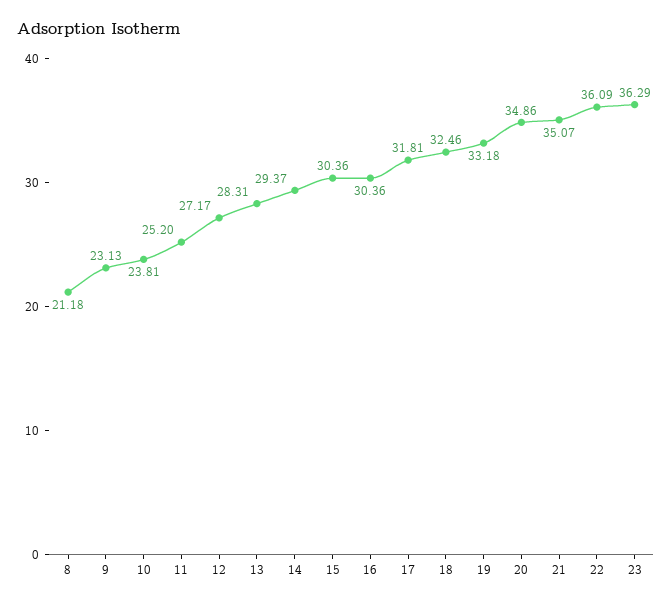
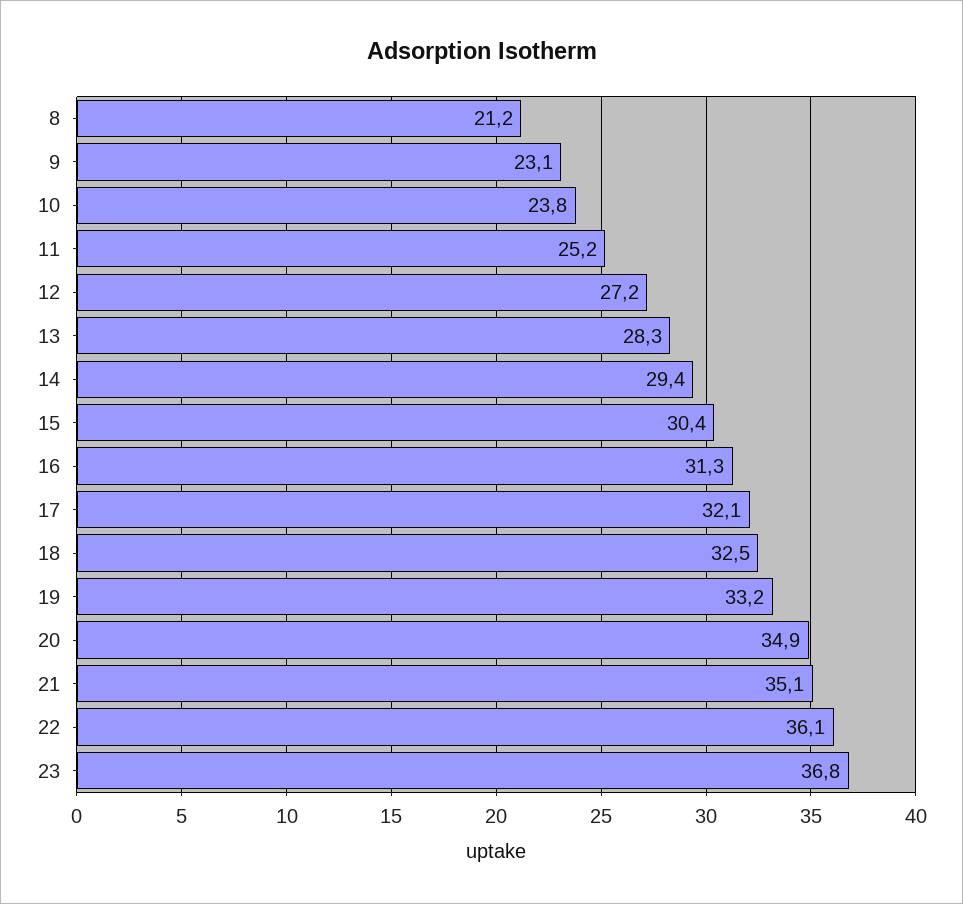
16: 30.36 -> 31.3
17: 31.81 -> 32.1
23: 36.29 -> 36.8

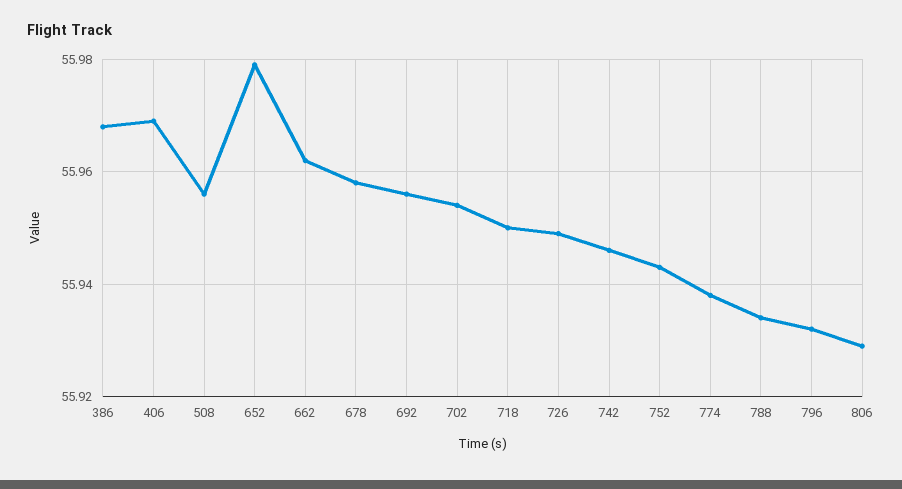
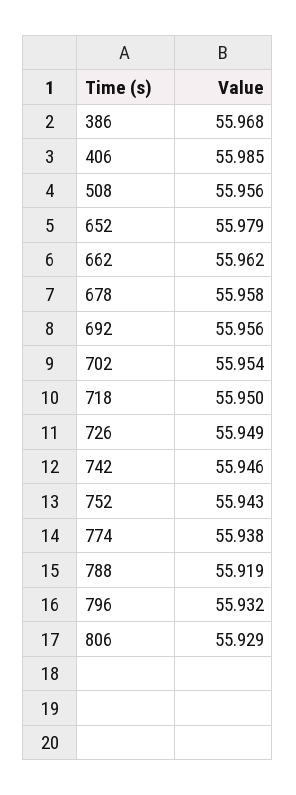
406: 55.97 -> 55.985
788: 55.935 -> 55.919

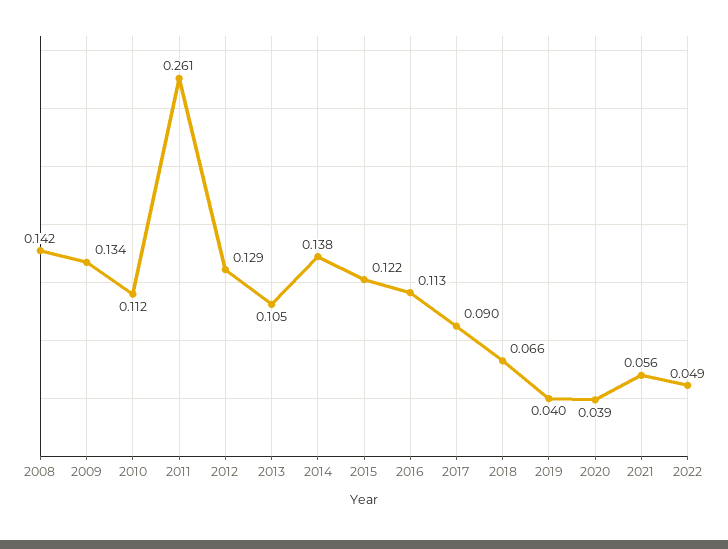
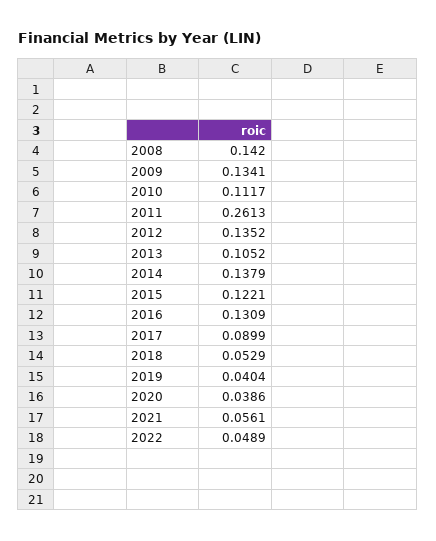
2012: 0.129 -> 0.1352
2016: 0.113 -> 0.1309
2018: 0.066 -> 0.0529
◆ ◆ ◆ ◆ ◆ ◆ ◆
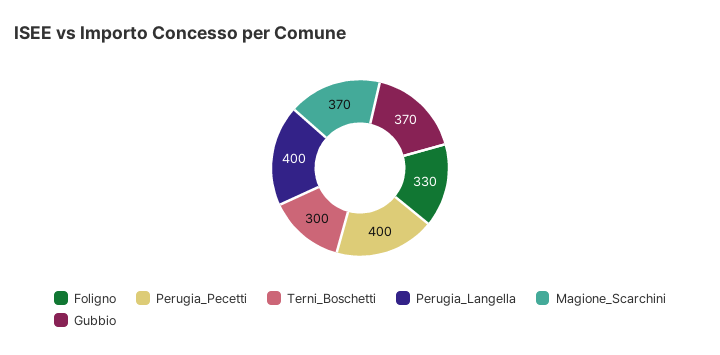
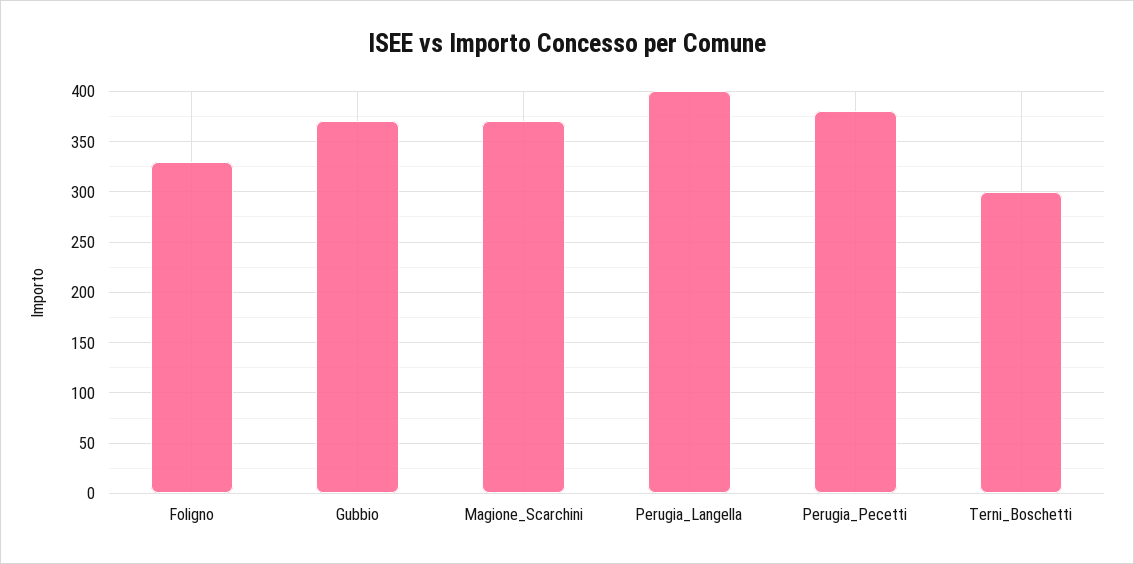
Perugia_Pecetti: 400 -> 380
◆ ◆ ◆ ◆ ◆ ◆ ◆
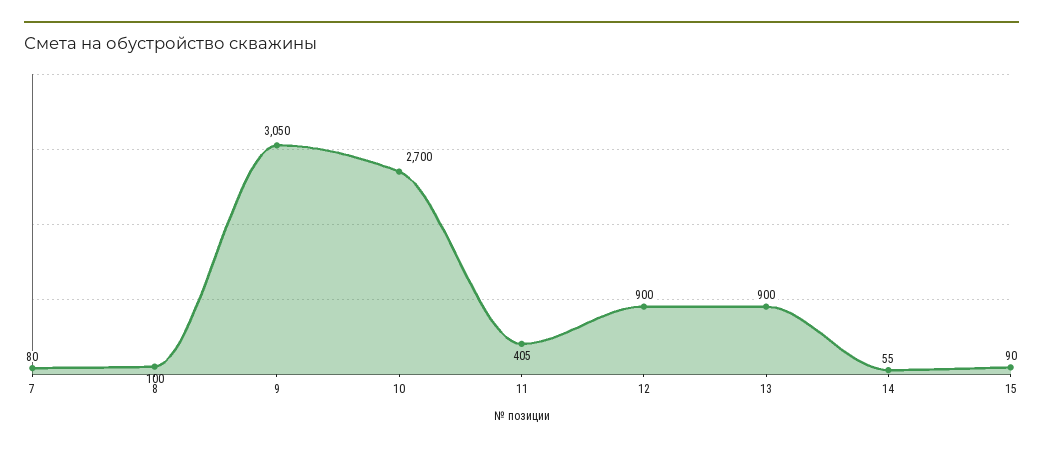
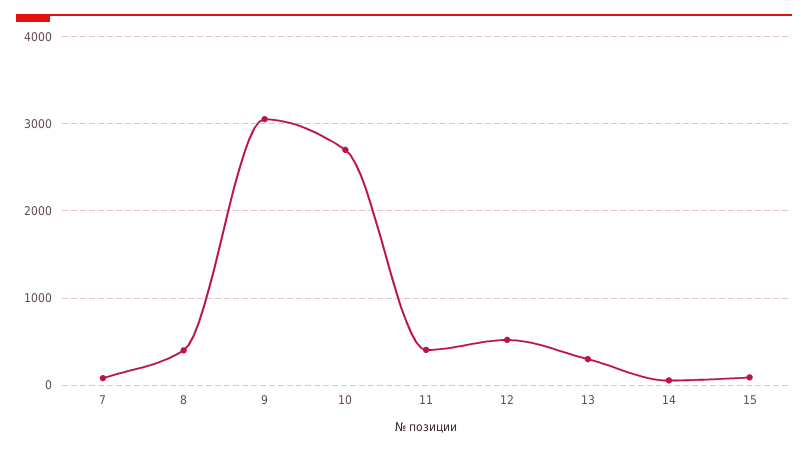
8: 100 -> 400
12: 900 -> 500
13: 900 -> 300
◆ ◆ ◆ ◆ ◆ ◆ ◆
Please set down, exactly and with no pictures, the lines in the entries above starting at the one holding "23: 36.29 -> 36.8" and ending at the one holding "2018: 0.066 -> 0.0529", ends included.

→ **Solution for this problem**
23: 36.29 -> 36.8

406: 55.97 -> 55.985
788: 55.935 -> 55.919

2012: 0.129 -> 0.1352
2016: 0.113 -> 0.1309
2018: 0.066 -> 0.0529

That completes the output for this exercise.